Menilik Pria Bertopi yang Bikin Abdul Manaf Sempat Tersangka Kasus Ade Armando
ยทwaktu baca 3 menit

Polda Metro Jaya telah menemukan keberadaan Abdul Manaf, pria yang disebut-sebut menjadi pelaku pengeroyokan Ade Armando dalam Demo 11 April di depan Gedung DPR.
Foto Manaf sempat ditampilkan polisi sebagai salah satu tersangka pengeroyokan terhadap Ade Armando.
Namun, belakangan Kabid Humas Polda Metro Jaya Kombes Pol Endra Zulpan, menyatakan Abdul Manaf sama sekali tak terlibat pengeroyokan. Dia berada di Karawang, Jawa Barat, saat aksi pengeroyokan itu berlangsung.
"Dan itu dibenarkan berbagai pihak yang sudah kita periksa di Karawang sehingga kami menyatakan Abdul Manaf yang kita tampilkan gambarnya itu adalah tidak terlibat," ujarnya, Kamis (14/4).
"Enggak, enggak ditetapkan sebagai tersangka. Abdul manaf ini tidak memenuhi unsur dia yang kita duga," tutupnya.

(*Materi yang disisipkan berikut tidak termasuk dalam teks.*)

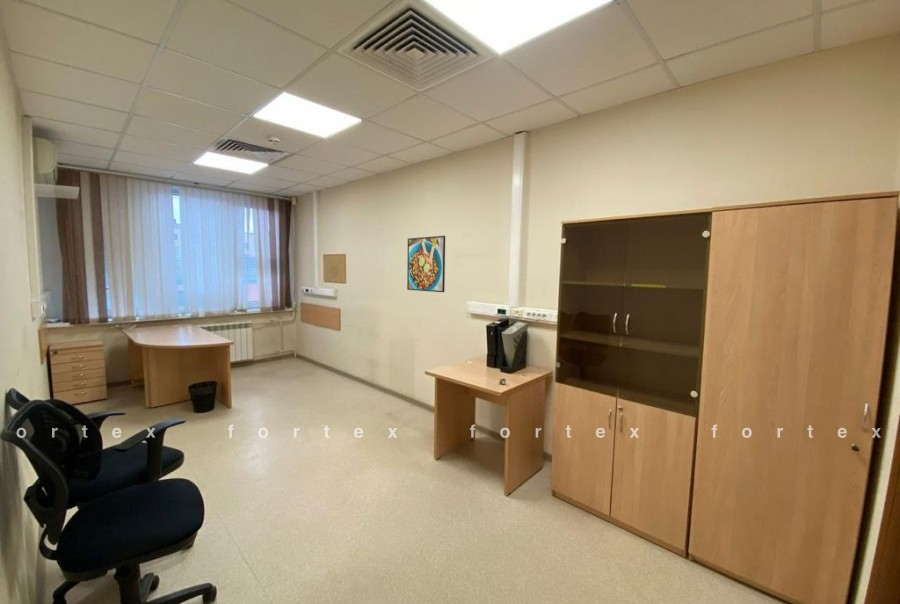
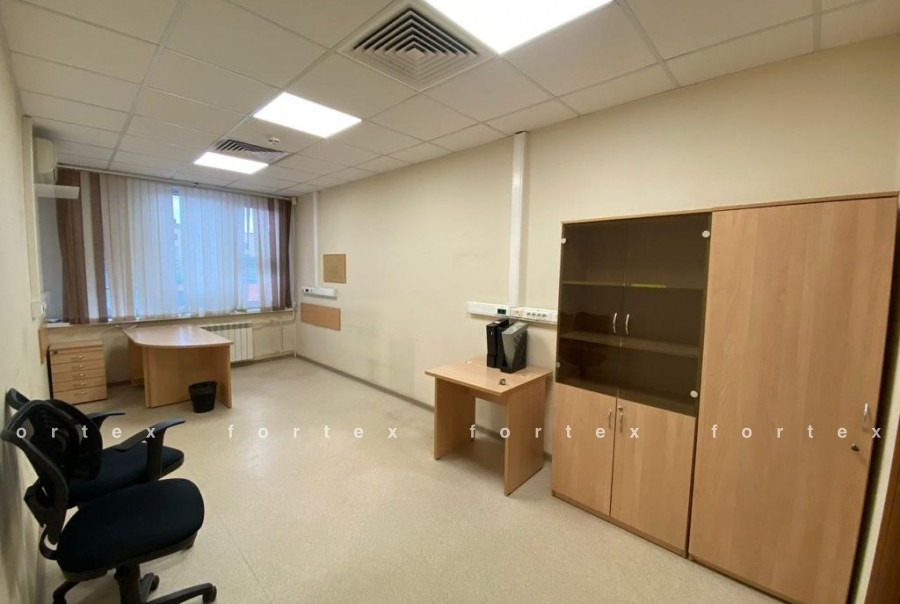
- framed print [406,235,446,293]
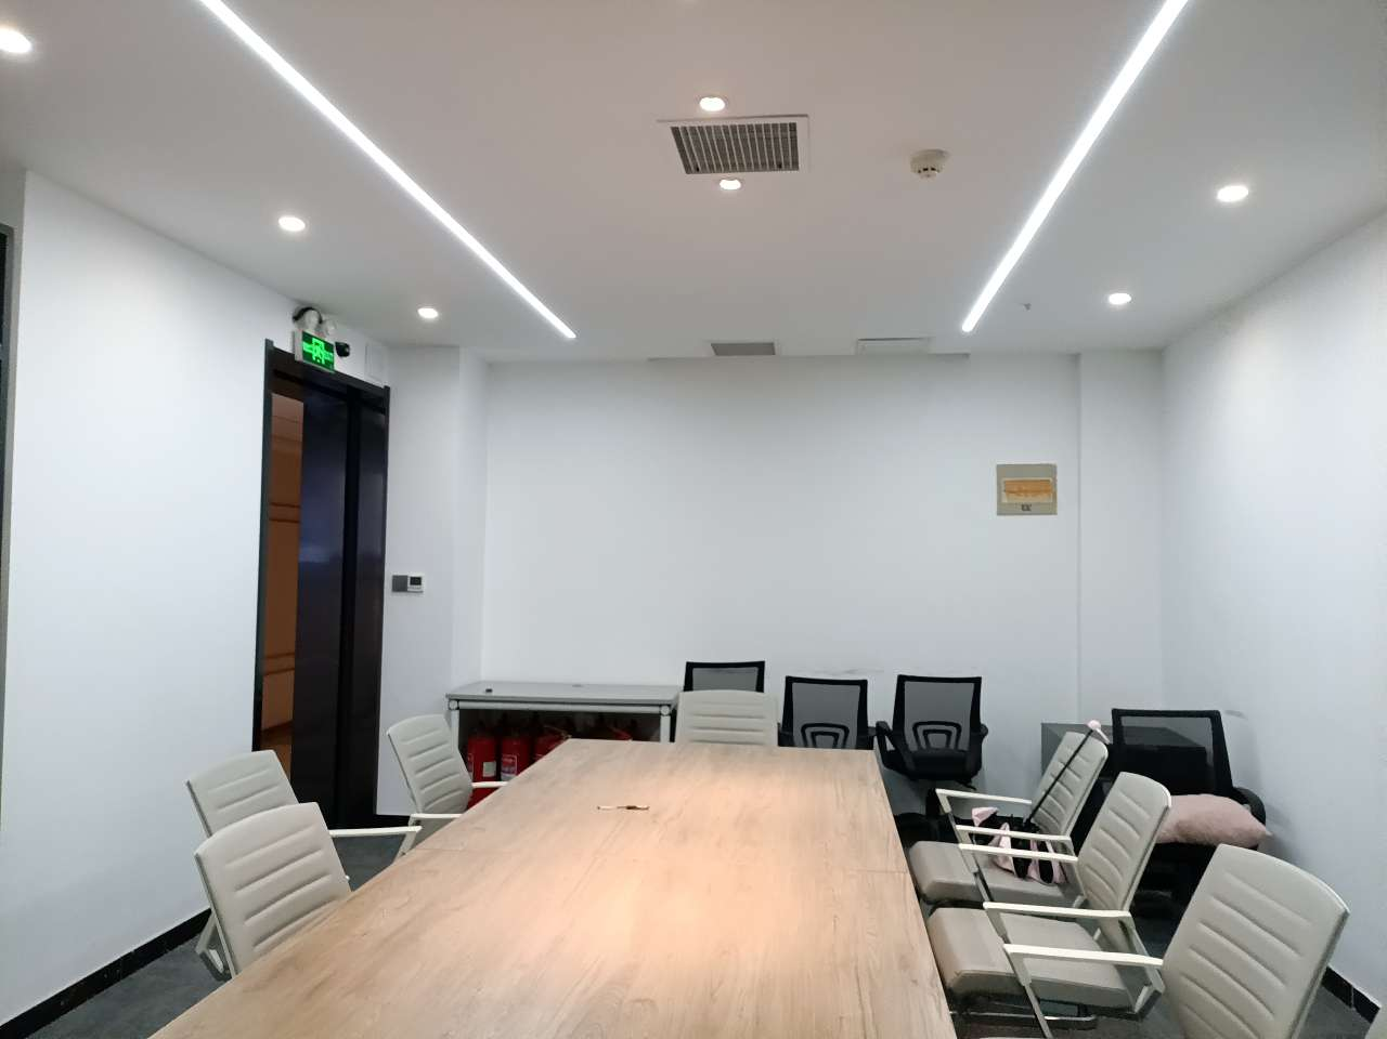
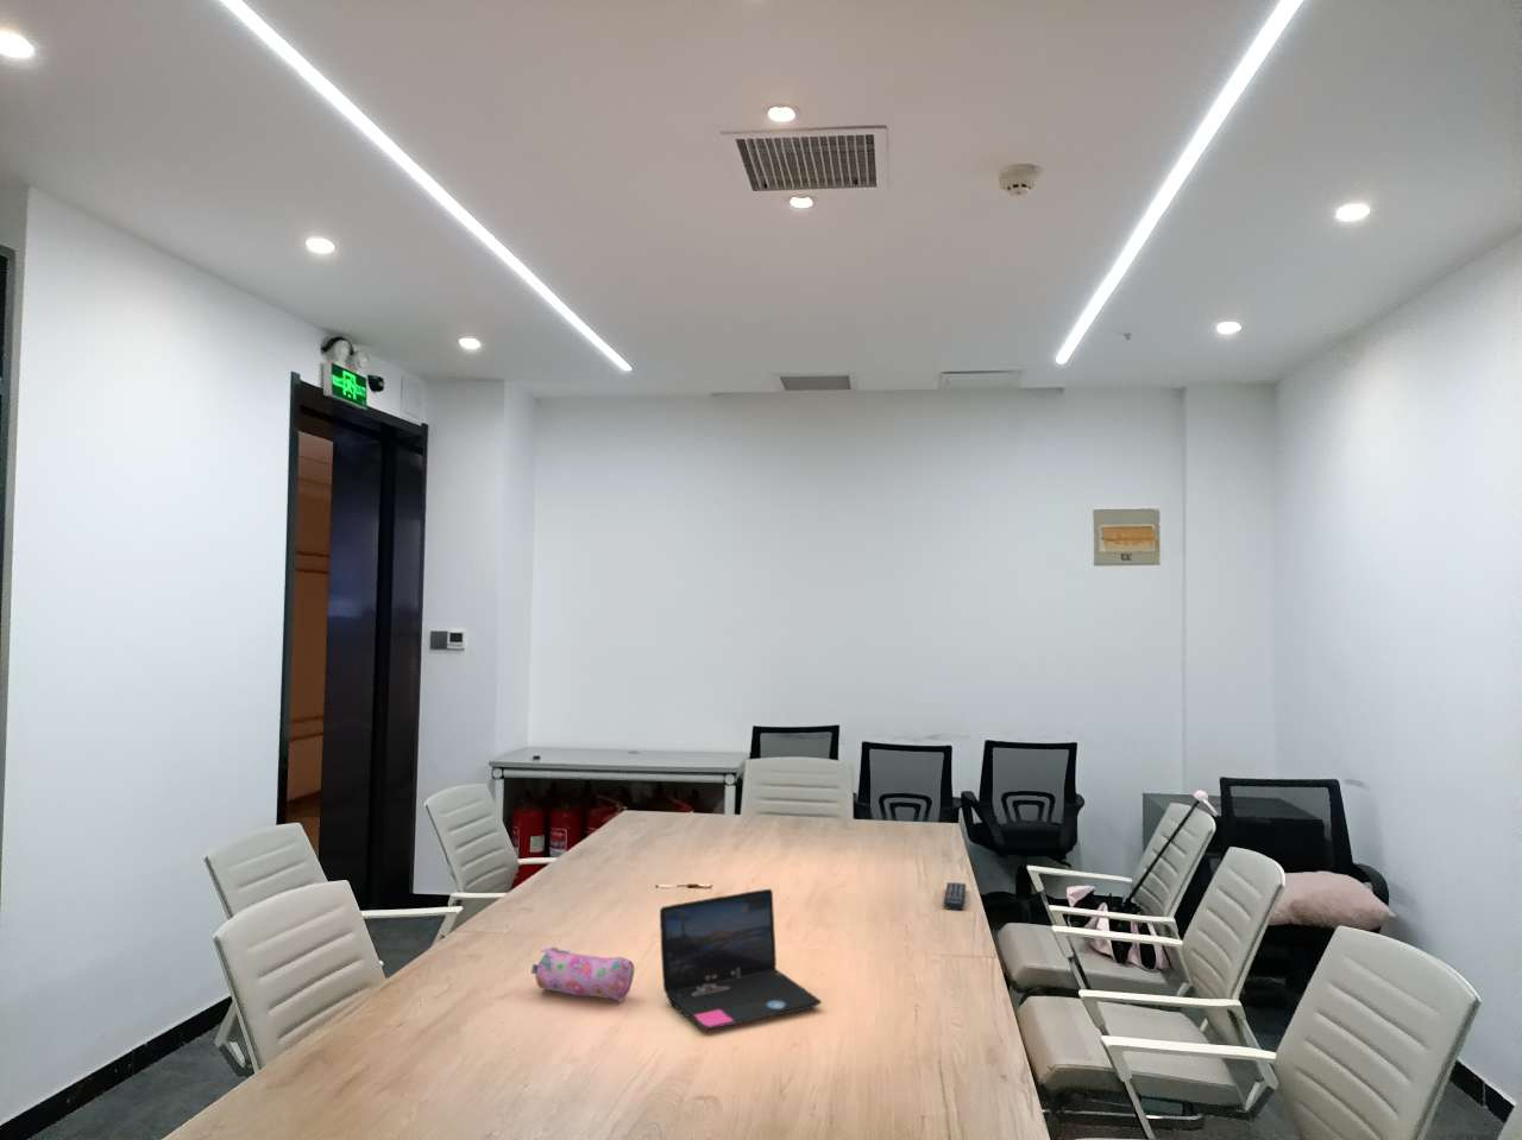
+ pencil case [531,946,635,1002]
+ remote control [943,881,967,912]
+ laptop [659,889,823,1031]
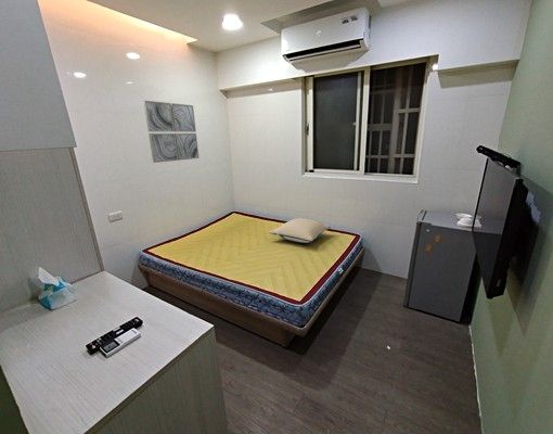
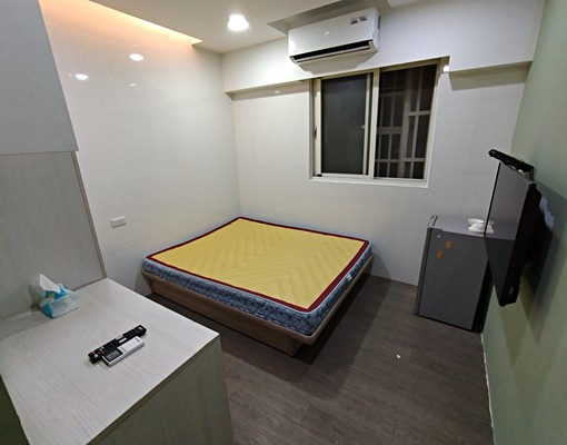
- wall art [142,100,201,164]
- pillow [268,217,332,244]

Polisi menggunakan face recognition dalam mengidentifikasi sejumlah orang yang mengeroyok Ade Armando. Untuk Abdul Manaf, polisi mendasari pada gambar seseorang pria bertopi.
"Iya nanti tim akan menggali lagi, kan dia pakai topi saya bilang. Kemudian itulah teknis saya enggak perlu jelaskan lagi," ujarnya.
Lantas siapa pelaku pria itu?
Ada sejumlah video yang beredar terkait dengan pengeroyokan Ade Armando. Di dalam video itu juga terdapat beberapa orang yang mengenakan topi.
Pertama, pria tinggi dengan sweater dan topi hitam di belakang Ade Armando. Pria itu tampak memukul Ade dari belakang, ya dia adalah Dhia Ul Haq yang juga sudah ditangkap polisi.
Setelah pemukulan itu, sejumlah orang langsung mengerubungi Ade Armando. Ada sejumlah orang yang mengenakan topi. Misalnya pria bertopi abu-abu yang mengenakan flanel biru. Dia tampak menjambak rambut belakang Ade Armando.
Ada pula pria dengan topi cream, masker hitam dan jaket hitam yang tiba-tiba datang entah dari arah mana memukul Ade Armando.
Berikutnya, ada pria beruban yang mengenakan topi hitam, kaus putih, dan rompi hitam. Dia tampak memukulkan potongan kardus ke arah Ade Armando.
Ada lagi pria dengan topi hijau keabuan mengenakan kaus abu-abu hitam lengan panjang. Dia juga memukul Ade Armando.
Lalu, ada pria bertopi hitam, bermasker, sweater hitam lengan panjang, dan celana kargo. Dia terlihat memukul dan menendang Ade Armando.
Tapi, entah pria mana yang dimaksud oleh polisi. Tentu, di luar itu ada beberapa orang lagi yang memukul Ade Armando.
Yang jelas, saat ini, sudah ada 3 orang yang memukul Ade Armando ditangkap dan jadi tersangka. Mereka, yakni Komaruddin, Bagja, dan Dhia Ul Haq. Lalu ada satu provokator lagi yang juga sudah ditangkap, yakni Arif Perdana.
Kini, Ade Purnama dan Abdul Latip masih diburu polisi. Polisi meminta keduanya untuk menyerahkan diri.